(Information shown begins)

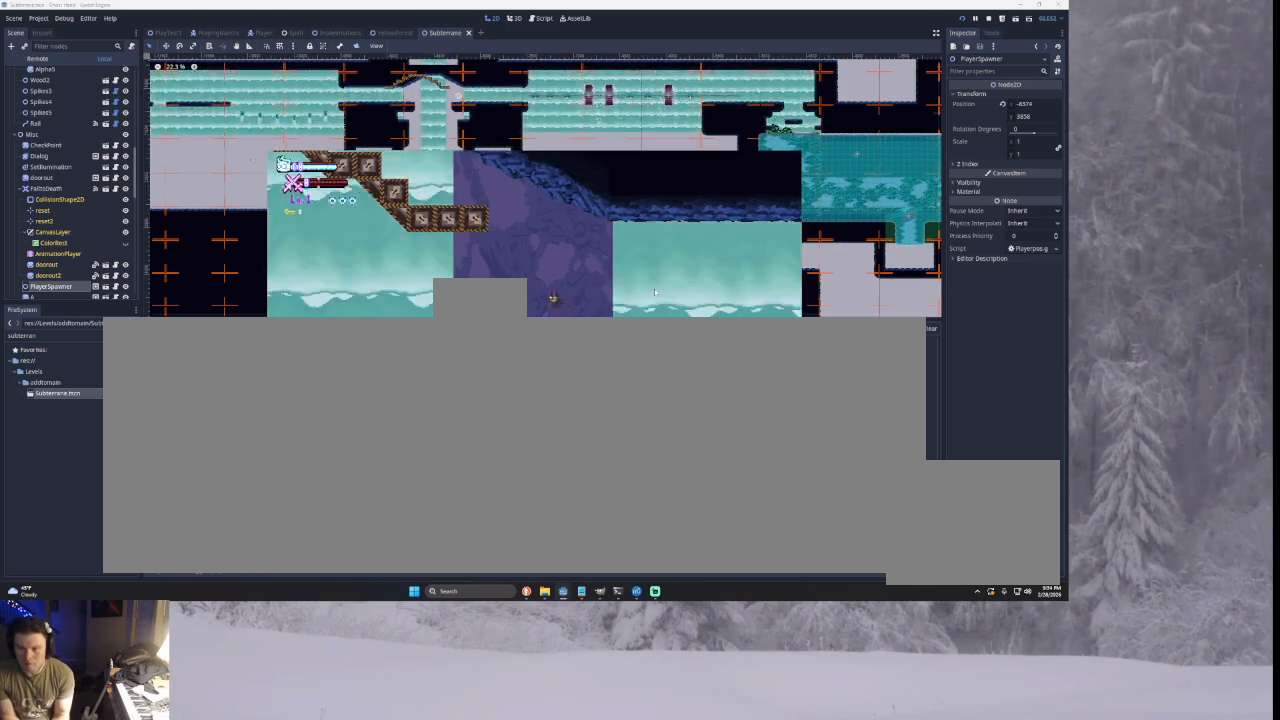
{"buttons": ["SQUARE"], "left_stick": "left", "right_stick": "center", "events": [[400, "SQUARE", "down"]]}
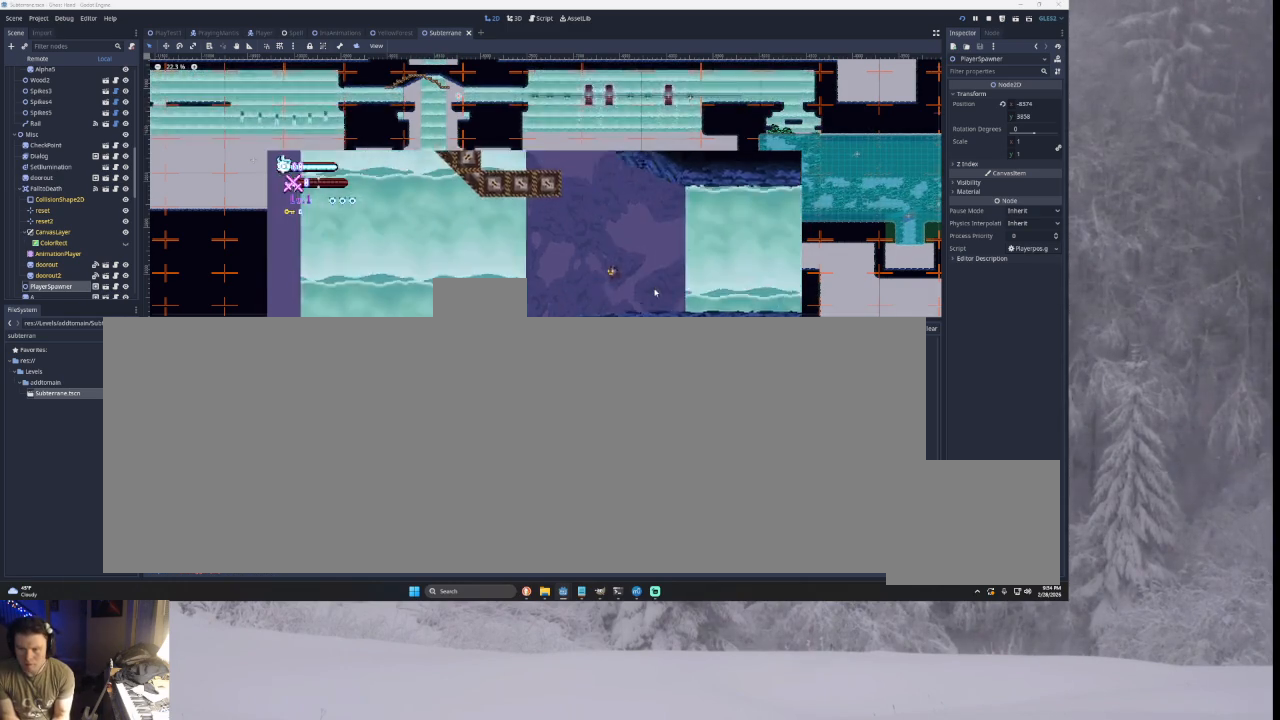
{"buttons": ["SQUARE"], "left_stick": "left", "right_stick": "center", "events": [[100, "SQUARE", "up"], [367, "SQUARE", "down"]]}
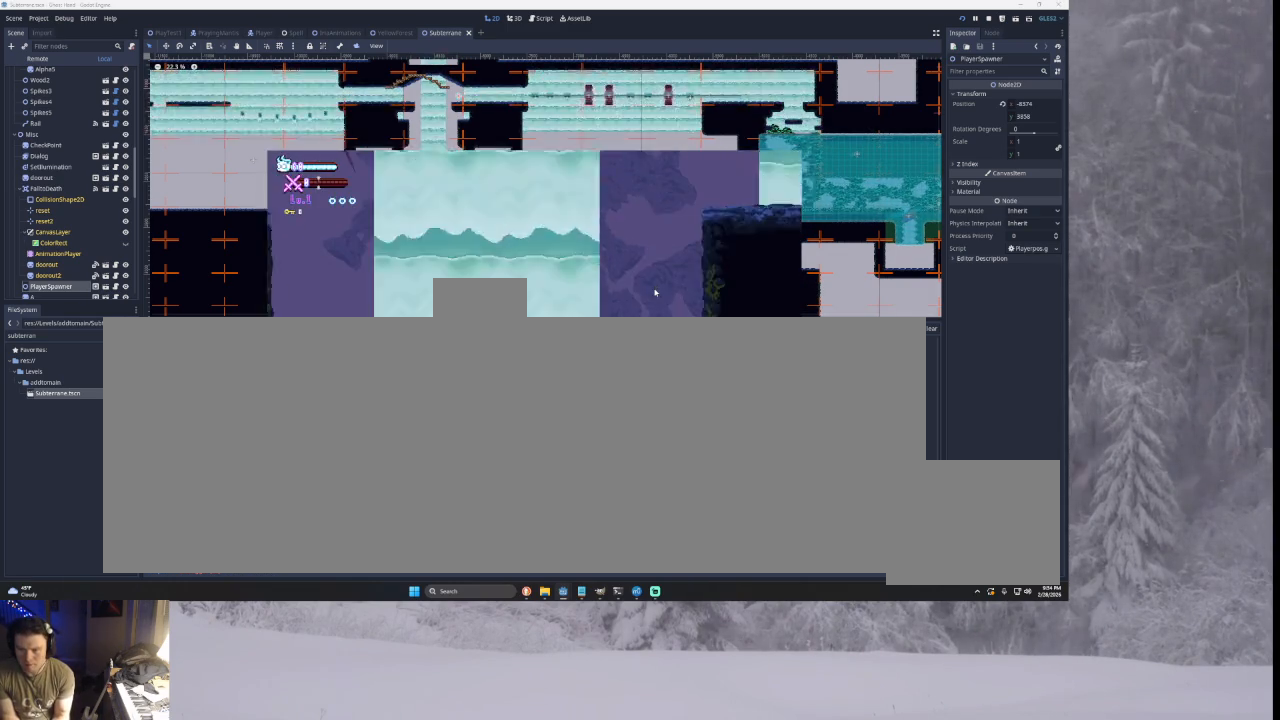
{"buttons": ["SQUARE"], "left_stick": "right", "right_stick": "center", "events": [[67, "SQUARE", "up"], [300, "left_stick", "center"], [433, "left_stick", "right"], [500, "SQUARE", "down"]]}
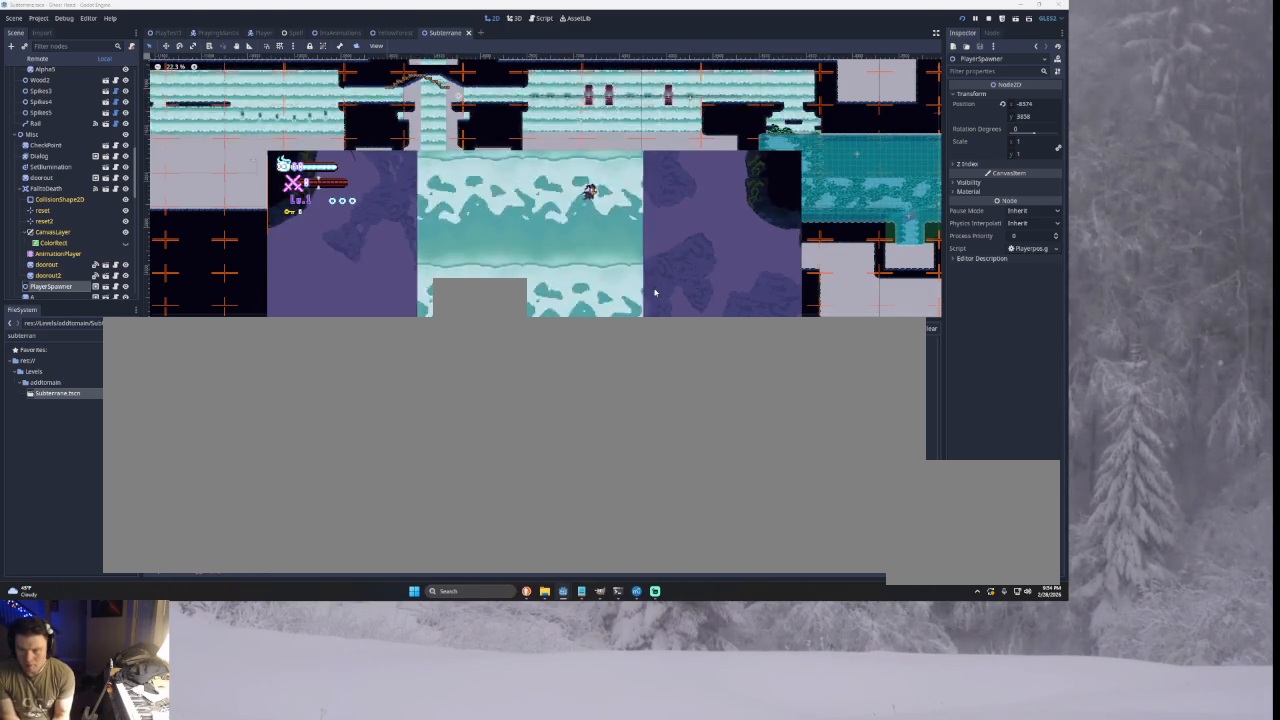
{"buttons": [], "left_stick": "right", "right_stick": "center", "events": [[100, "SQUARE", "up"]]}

(Information shown ends)
(Information shown begins)

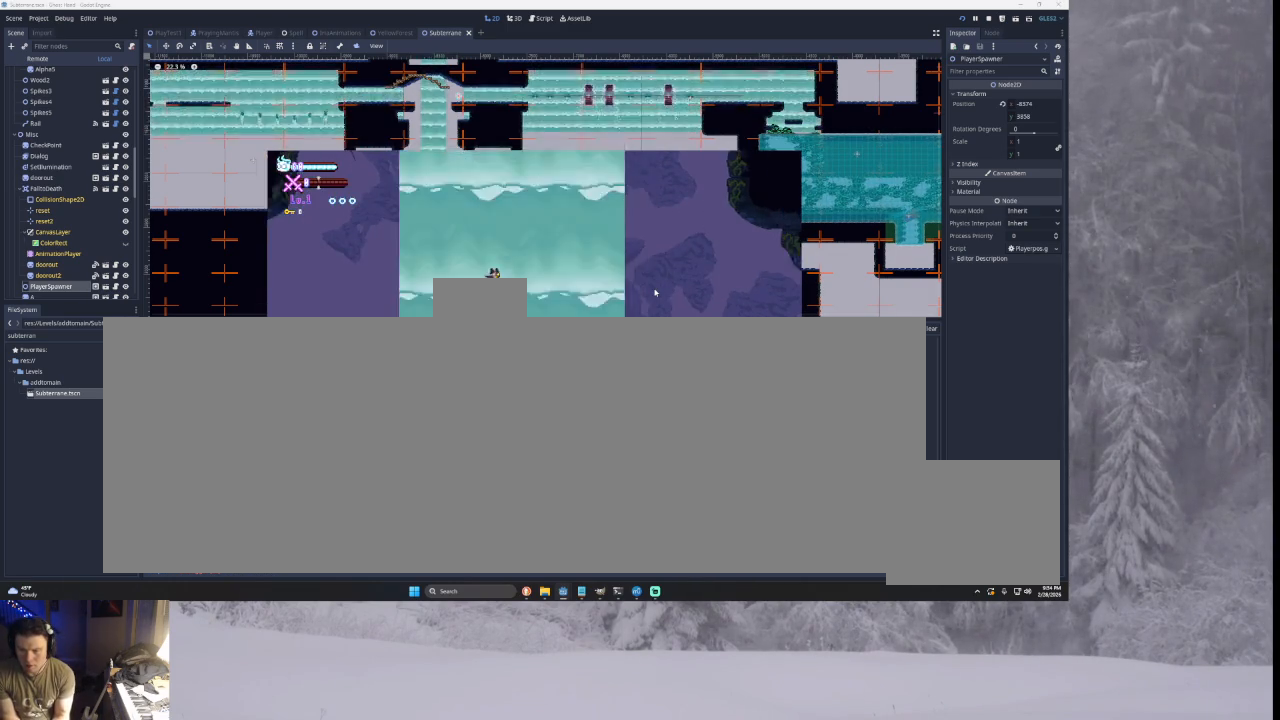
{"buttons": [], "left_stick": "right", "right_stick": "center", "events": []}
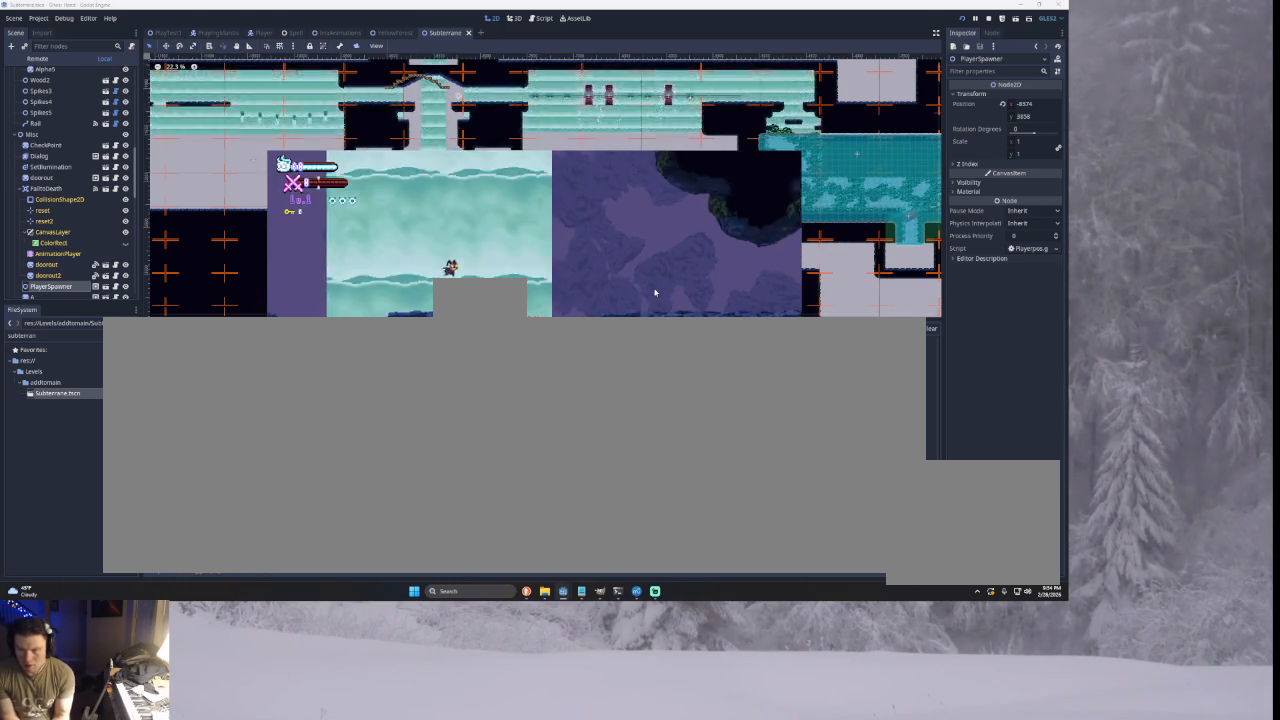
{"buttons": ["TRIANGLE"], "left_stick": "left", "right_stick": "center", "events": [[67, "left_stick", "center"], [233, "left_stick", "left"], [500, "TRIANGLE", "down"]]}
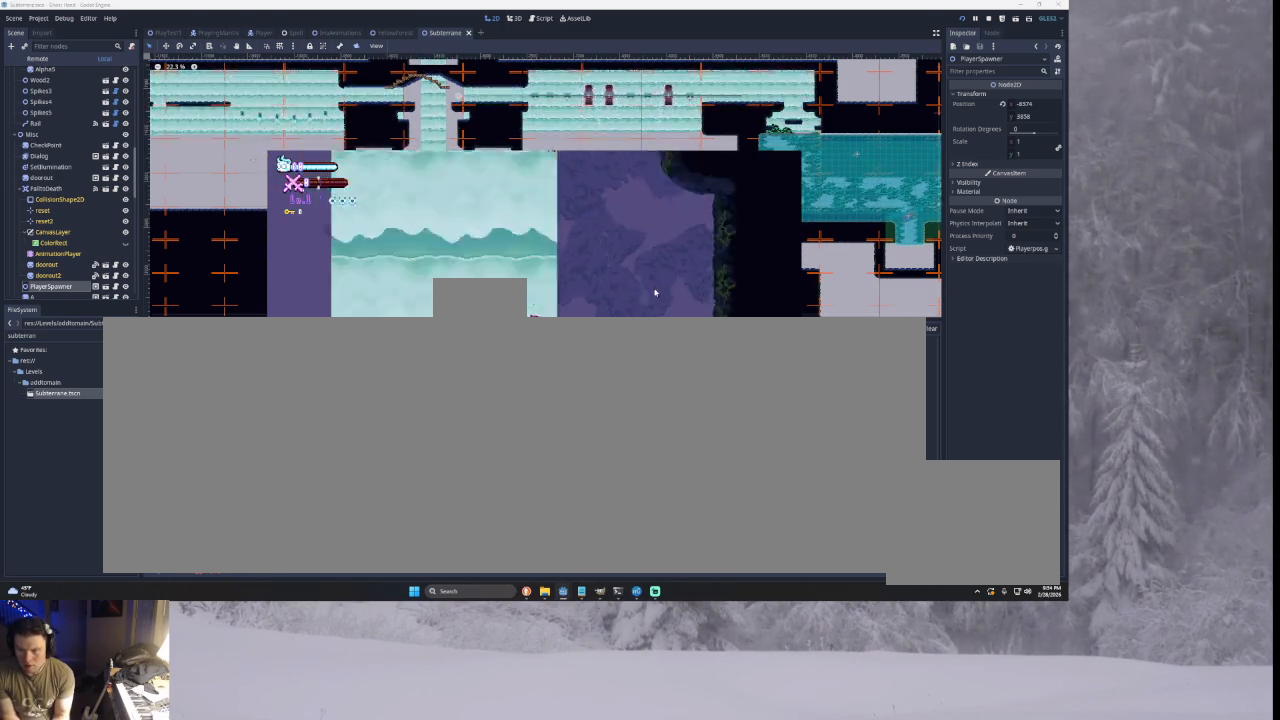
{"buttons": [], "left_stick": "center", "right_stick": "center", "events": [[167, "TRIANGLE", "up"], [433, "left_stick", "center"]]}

(Information shown ends)

## Activity
Search the entries above for the word "SQUARE", and copy every line where it occurs.

## Final answer
{"buttons": ["SQUARE"], "left_stick": "left", "right_stick": "center", "events": [[400, "SQUARE", "down"]]}
{"buttons": ["SQUARE"], "left_stick": "left", "right_stick": "center", "events": [[100, "SQUARE", "up"], [367, "SQUARE", "down"]]}
{"buttons": ["SQUARE"], "left_stick": "right", "right_stick": "center", "events": [[67, "SQUARE", "up"], [300, "left_stick", "center"], [433, "left_stick", "right"], [500, "SQUARE", "down"]]}
{"buttons": [], "left_stick": "right", "right_stick": "center", "events": [[100, "SQUARE", "up"]]}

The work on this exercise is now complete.